Update: please see our page about Cambodia visas for more information about the ER retirement visa
The Cambodia Daily has reported today that Cambodia will be offering a new visa for retirees. The category ER visa is a retirement visa that will (possibly) start being issued on Monday, August 1st, 2016.
Here’s what we know about it so far:
- It’s a one year, renewable visa.
- ER visa holders will not require a work permit.
- In order to apply for an ER retirement visa, foreigners will need to show proof of financial stability and retiree status from their home country.
- Those on the retirement visa, like other foreigners, will not be allowed to purchase houses or land.
Here’s what we don’t know:
- How much the retirement visa will cost.
- If there is a minimum age requirement to apply for the visa.
- What constitutes financial stability and how it will be proven. Malaysia requires $37,000 in a local bank, and double that for applicants under 50 years old. Thailand requires $22,000 in a Thai bank.
- What constitutes retirement status and what will be required to prove it. I would assume this would be a pension or social security, which would limit the applicant pool — at least for Americans — to the few professions that offer pensions these days, or those over 65.

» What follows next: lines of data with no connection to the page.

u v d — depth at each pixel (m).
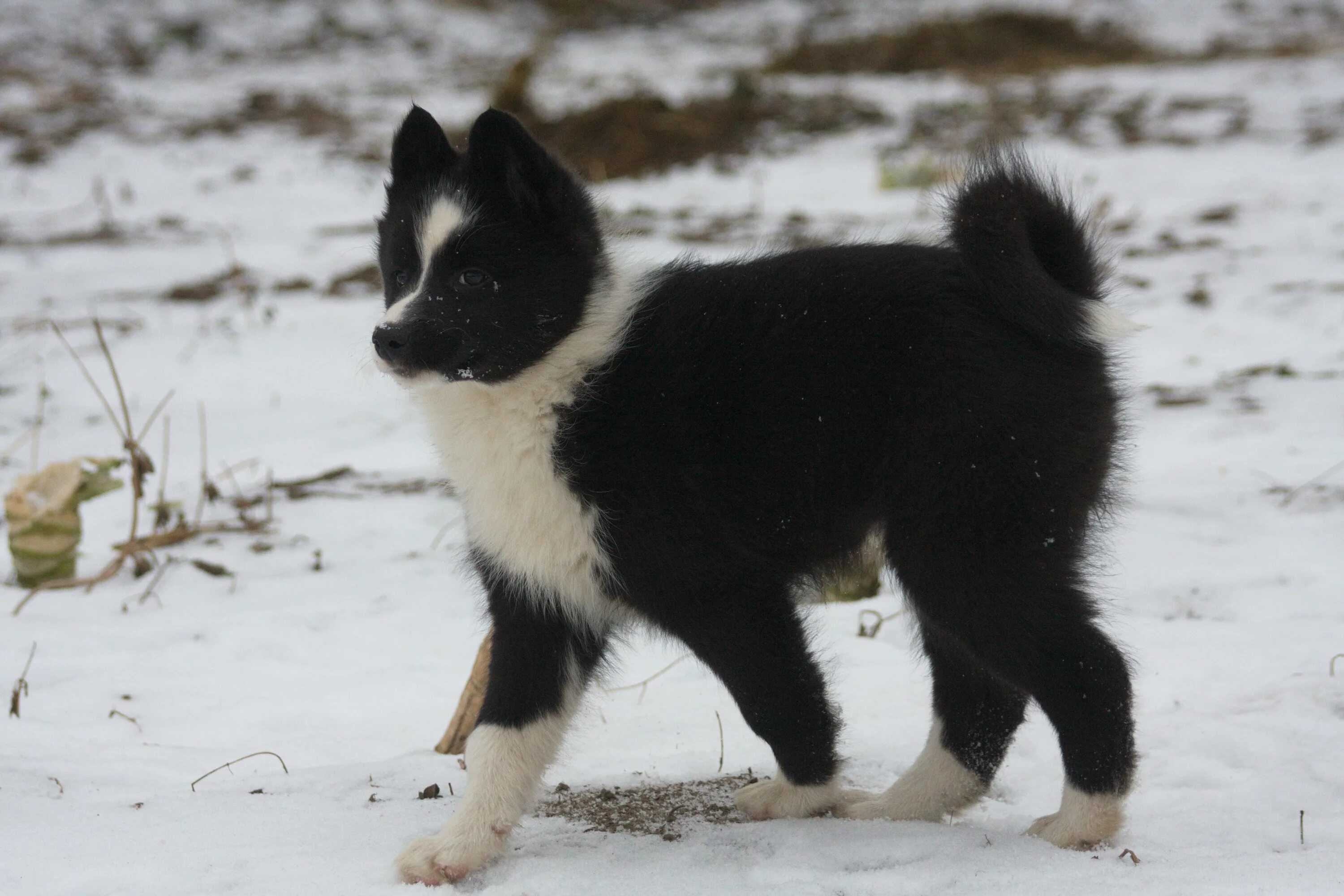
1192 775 6.96
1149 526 11.11
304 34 50.34
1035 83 39.06
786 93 36.09
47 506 11.11
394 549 11.85
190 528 12.11
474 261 6.38
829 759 6.46
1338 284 18.64
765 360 6.19
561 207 6.46
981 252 6.18
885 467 6.12
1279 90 35.84
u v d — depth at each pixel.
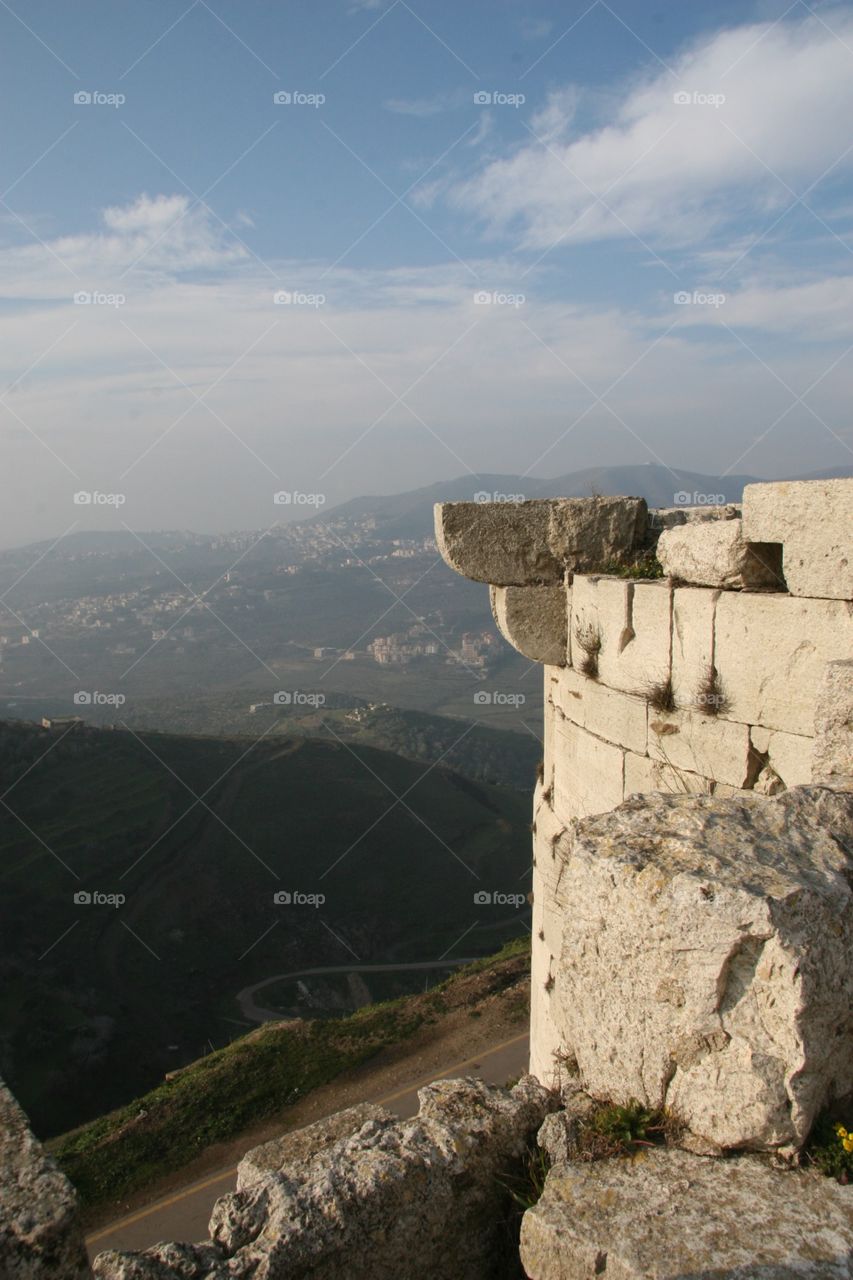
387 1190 3.86
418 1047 22.47
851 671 5.22
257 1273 3.50
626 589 8.02
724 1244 3.26
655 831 4.29
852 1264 3.15
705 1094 3.70
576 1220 3.47
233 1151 18.94
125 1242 16.44
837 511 6.00
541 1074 10.48
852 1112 3.72
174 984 51.34
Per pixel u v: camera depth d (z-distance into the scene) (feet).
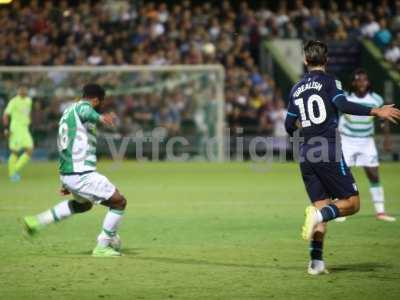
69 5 338.75
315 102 86.43
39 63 299.38
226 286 79.61
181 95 294.66
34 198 167.94
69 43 305.12
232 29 320.91
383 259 95.04
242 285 80.18
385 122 134.21
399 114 82.64
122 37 311.06
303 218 134.62
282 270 88.12
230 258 95.76
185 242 108.47
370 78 320.50
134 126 292.81
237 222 129.49
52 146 290.56
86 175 96.02
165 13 323.57
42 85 288.71
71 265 90.94
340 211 84.43
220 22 333.01
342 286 79.61
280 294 76.02
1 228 122.01
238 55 312.71
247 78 304.91
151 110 294.25
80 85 291.17
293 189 189.26
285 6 353.10
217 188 192.34
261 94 300.20
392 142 290.76
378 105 135.74
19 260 94.12
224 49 313.12
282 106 293.84
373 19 331.77
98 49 305.73
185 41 313.32
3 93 286.66
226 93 302.86
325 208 83.92
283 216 137.39
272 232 117.80
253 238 111.96
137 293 76.38
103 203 97.30
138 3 325.21
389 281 81.97
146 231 119.34
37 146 289.94
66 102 289.94
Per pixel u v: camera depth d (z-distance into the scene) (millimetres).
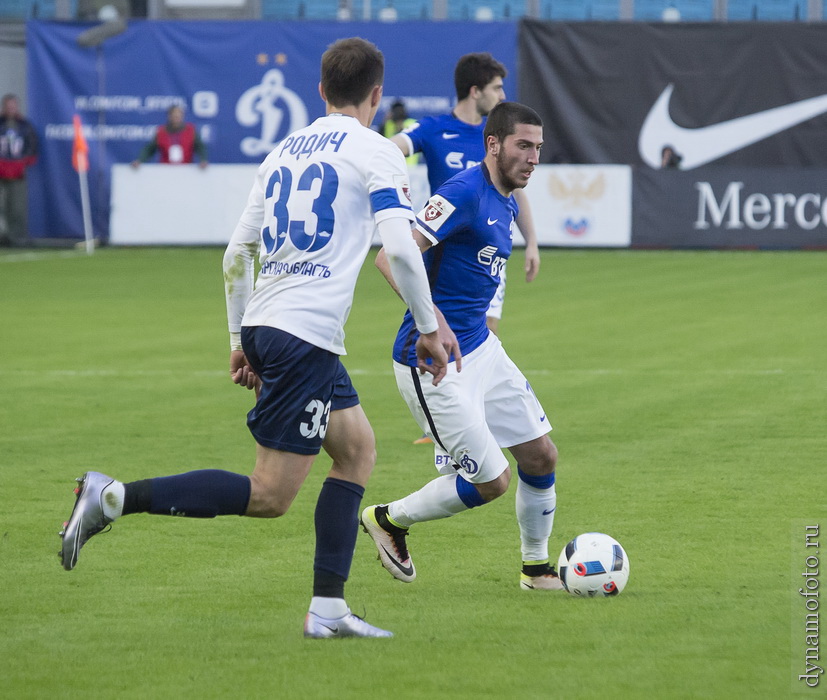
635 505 20719
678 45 77562
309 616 14180
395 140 25844
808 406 29797
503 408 16453
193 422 28297
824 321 45594
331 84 14648
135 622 14742
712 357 37500
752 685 12344
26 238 80250
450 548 18594
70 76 78750
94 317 47781
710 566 17094
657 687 12297
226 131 79375
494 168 16500
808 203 75625
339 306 13898
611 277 61938
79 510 13406
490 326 26594
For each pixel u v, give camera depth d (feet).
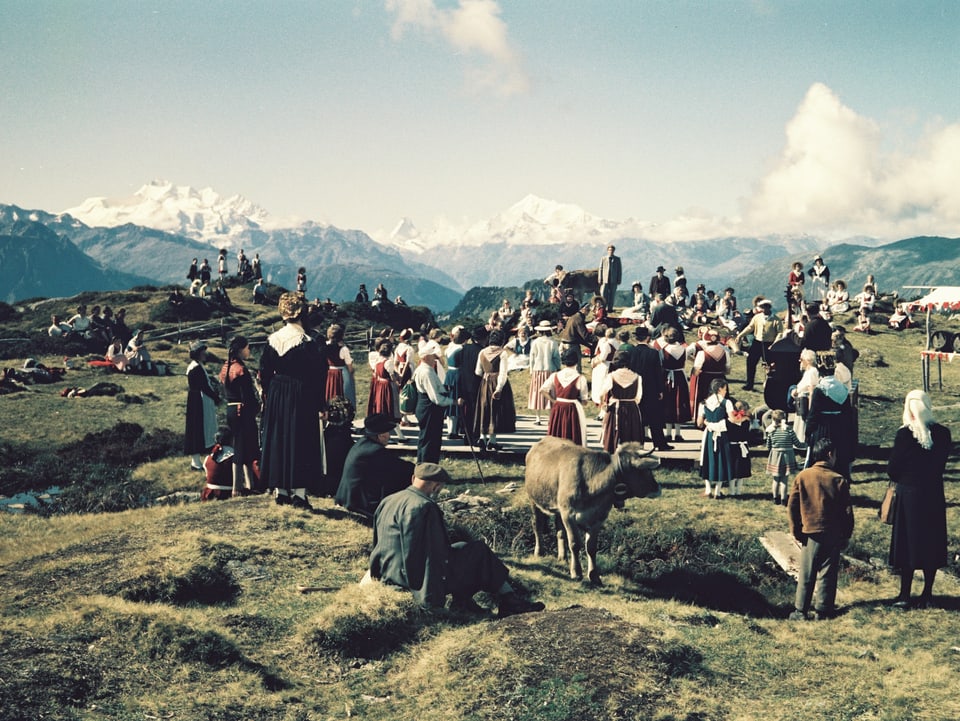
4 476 55.42
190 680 20.61
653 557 35.99
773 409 53.78
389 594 25.95
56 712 17.93
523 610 26.27
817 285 132.36
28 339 115.85
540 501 32.58
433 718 19.77
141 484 53.93
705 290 122.21
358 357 118.93
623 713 19.67
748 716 19.97
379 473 32.68
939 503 28.55
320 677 22.18
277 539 32.96
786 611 30.76
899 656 24.30
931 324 119.44
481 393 49.60
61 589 26.63
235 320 152.25
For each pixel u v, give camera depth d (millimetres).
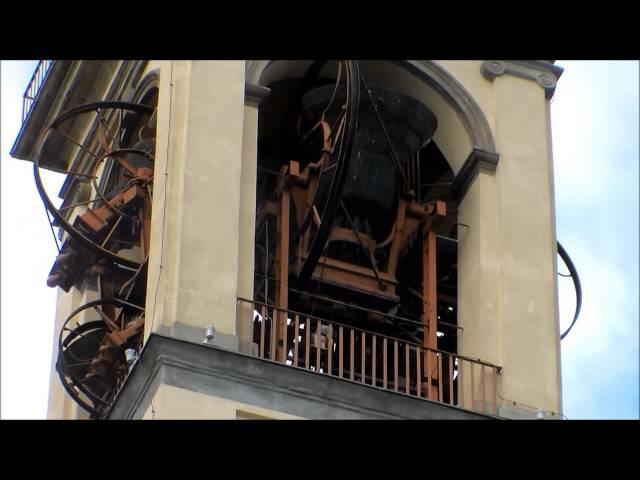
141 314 34906
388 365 34344
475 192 34875
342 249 34500
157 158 33156
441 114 35844
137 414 30688
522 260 34125
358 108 33062
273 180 35438
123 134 36125
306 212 34500
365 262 34719
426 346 33719
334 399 31062
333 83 35781
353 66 33406
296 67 35250
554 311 33750
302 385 30969
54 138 38875
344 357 34312
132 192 34906
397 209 35219
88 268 35562
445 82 35750
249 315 31672
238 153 32938
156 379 30453
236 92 33531
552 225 34656
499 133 35375
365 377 33875
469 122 35500
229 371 30703
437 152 36688
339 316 34312
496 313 33656
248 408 30578
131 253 35688
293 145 35688
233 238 32094
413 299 35250
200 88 33312
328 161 34219
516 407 32625
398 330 34656
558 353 33344
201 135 32844
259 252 34344
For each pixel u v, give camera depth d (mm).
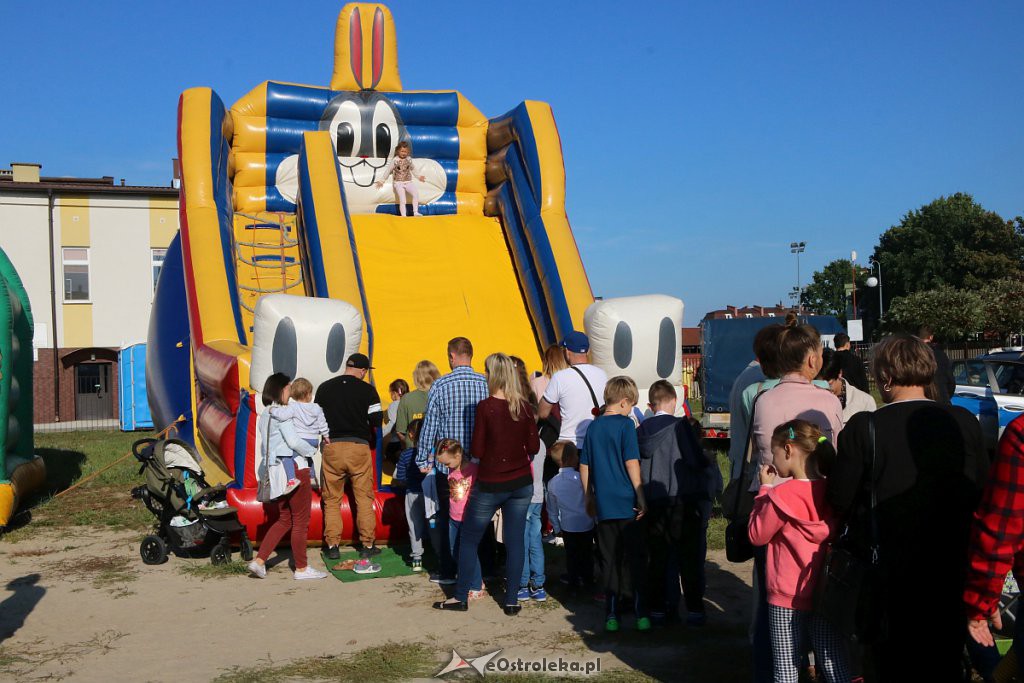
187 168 10961
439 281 11664
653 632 5559
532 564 6336
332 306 7895
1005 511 3055
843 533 3771
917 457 3418
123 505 10320
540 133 11930
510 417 5910
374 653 5180
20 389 10617
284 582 6879
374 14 13641
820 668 3805
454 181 13570
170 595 6520
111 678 4789
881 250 56500
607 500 5539
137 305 29891
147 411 23219
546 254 10969
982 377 13250
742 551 4352
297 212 12648
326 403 7281
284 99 13086
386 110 13398
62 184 30344
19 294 10906
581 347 6898
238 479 7906
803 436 3809
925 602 3357
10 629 5715
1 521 8625
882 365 3625
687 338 52906
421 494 7156
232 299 9961
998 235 52344
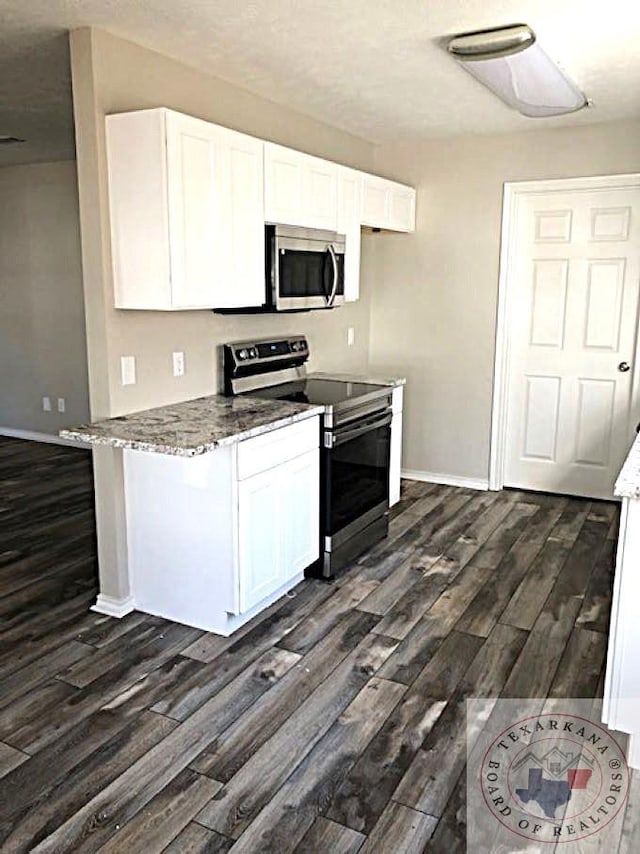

- Whether those on the visa are allowed to do part-time work, and if they will require a work permit to do so.
- Whether it will be possible to get the visa on arrival, or if it will require visiting an embassy or getting an “ordinary” visa and converting it once in-country.
So, is the Cambodia retirement visa worth it?
Right now, the answer would appear to be no. The one benefit is that the work permit requirement is waived, but since for the most part they only been requiring it for those working at large companies, most retirees have not been affected by the requirement.
The downside of the retirement visa is requiring proof of financial stability and retiree status. Many may feel uncomfortable providing the Cambodian government the details of their bank accounts and savings in their home country, and probably for good reason. All worldwide income is taxable in Cambodia for those who spend more than 182 days per year in the country. Although it’s not clear if pensions are included, reporting those pensions may open retirees up to Cambodia tax obligations. Proving retirement status might be difficult, depending on your own personal circumstances.
Malaysia has a robust retirement visa, called the ‘Malaysia My Second Home’ program. Although it requires a sizeable deposit in a Malaysian bank, the visa is ten years and allows visa holders to purchase residential homes, as well as providing a national identity card. Any income received outside of Malaysia is not taxable.
By contrast, as it’s currently announced the Cambodia retirement visa grants holders no specific rights. For those looking for a proper retirement (as opposed to day-drinking at Golden Sorya Mall), it is a big risk to sell their home and uproot their lives for a year-long visa and no guarantees that the visa program will continue or that individual visas will be extended.
On the other hand, if the requirement for work permits become universally required in the future, Cambodia’s retirement visa might be a good bet for those who qualify. And, it’s very possible that the terms of the retirement visa may change in the coming weeks and months, as they iron out the kinks and see how many foreigners apply.